For some perspective on that amount, $100 M is more than the combined bond debt the City has assumed to buy the Hall property, to build the park on the property, and to build the library and fire stations.

On several occasions, Encinitas citizens have publicly asked the City Council for honesty and transparency regarding the City’s unfunded pension liabilities. Mayor Jerome Stocks has repeatedly shrugged off these requests, with flippant remarks to the effect that CalPERS, not the City, is responsible for the calculations, and that the City just pays the CalPERS monthly bills.

Stocks’ public position on the pension trouble is the equivalent of our repeatedly making minimum monthly payments on our credit card, ignoring the large and growing balance, and continuing our shopping sprees.

The City’s combined employer and employee pension payments to CalPERS are more than $6 M annually. That’s about 11% of the budget. The longer we put off being honest about our liabilities, the greater the eventual cost will be.

~ Encinitas Taxpayers Association

FOUR YEARS LATER . . . 

and what has really changed? Here is a reprint from the November 2008 edition.

Jerome Stocks, currently Mayor of Encinitas, has served for over six years on the North County Transit Board [ NCTD] and had previously been an alternate for two years. You would think that over that period of time, Mayor Stocks would have been able to benefit Encinitas in some way, but to my eyes, the only improvement in all that time is an asphalt path at the Leucadia/Vulcan/101 crossing.

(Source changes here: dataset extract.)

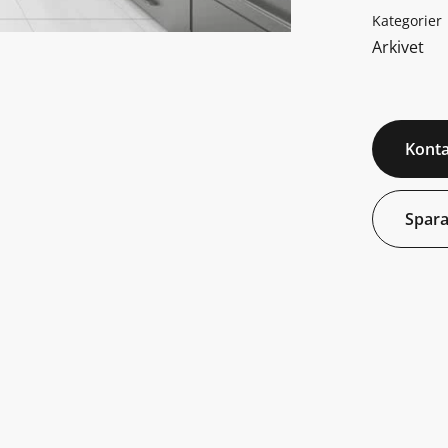
Kategorier
Arkivet
Konta
Spara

People die at this intersection and the surrounding NCTD right of way, yet nothing has been done. Then there were the orange sandbags at the same Leucadia crossing that garnered so many complaints. Did it take weeks or months or years to get them removed? Did Stocks even have any input?

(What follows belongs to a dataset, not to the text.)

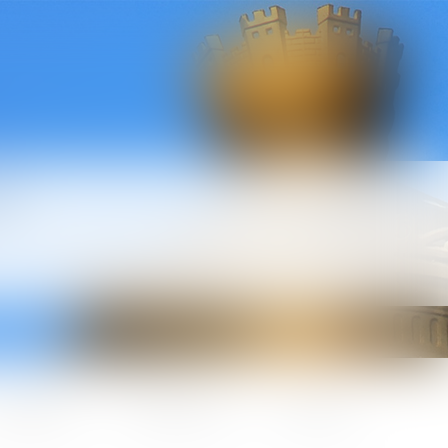
l
ctualités
Honoraires
Contact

Or, we could consider the tree cutting by the NCTD that occurred with roughly 24 hours notice and no possibility of local input. Did Mayor Stocks give us a heads up? No!

Sure, Mayor Stocks was right there to take credit for the completion of the Sprinter project and garner as much publicity as possible. He neglected to mention that the San Diego County Taxpayers Association awarded the Sprinter project it’s Grand Golden Fleece award for it’s long delays, budget over runs, and repeated ecological pollution resulting in large fines. The Taxpayers Association concluded that the Sprinter does not improve traffic on 78.

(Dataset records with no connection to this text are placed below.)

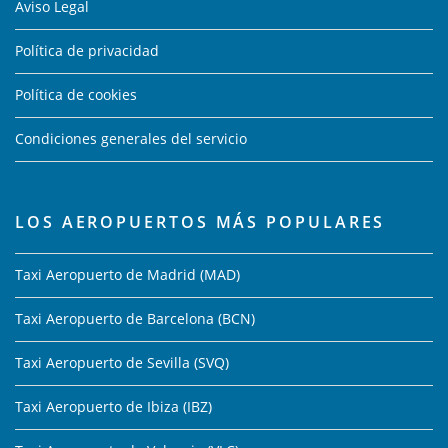
Aviso Legal
Política de privacidad
Política de cookies
Condiciones generales del servicio
LOS AEROPUERTOS MÁS POPULARES
Taxi Aeropuerto de Madrid (MAD)
Taxi Aeropuerto de Barcelona (BCN)
Taxi Aeropuerto de Sevilla (SVQ)
Taxi Aeropuerto de Ibiza (IBZ)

Most Encinitas residents believe that under grounding the train is the answer to the many problems associated with the proposed increase in train trips (and as the situation is now). Mayor Stocks, however, has referred to under grounding the train as “impossible” in a Encinitas Council meeting and supports the ridiculously expensive underpass solution which would make under grounding less feasible.

Just on a very simple level, look at the NCTD right of way -- do you see any improvement in the landscaping? Isn’t it the same dusty, desert of neglect it was 10 or 20 years ago? Where is ANY improvement?

At a recent NCTD meeting Mayor Stocks missed a closed session where the selection of the executive director was made. He was also late to the regular meeting and then left early. No wonder Mayor Stocks has at least one sitting NCTD Board Member who would prefer Mayor Stocks not be re-appointed to the NCTD.

UPDATE LATE AUGUST 2012 . . .

We are currently building an underground crossing at Santa Fe using someone else’s money - it is clear that any other underground crossing will be financially unfeasible for the City of Encinitas to build in the foreseeable future. So do we have an at grade crossing planned for Leucadia or other areas? Not to my knowledge.

We did have additional pedestrian improvements at Leucadia and 101, with plantings. If we can plant in this area, why the hell can’t we plant the rest of the NCTD corridor? What has stopped us all these years?

The City staff did a boundary check of the East side of 101 to ascertain where our land ends and the NCTD right of way begins. Anybody know what they found? Are you happy with the progress we have made in four years?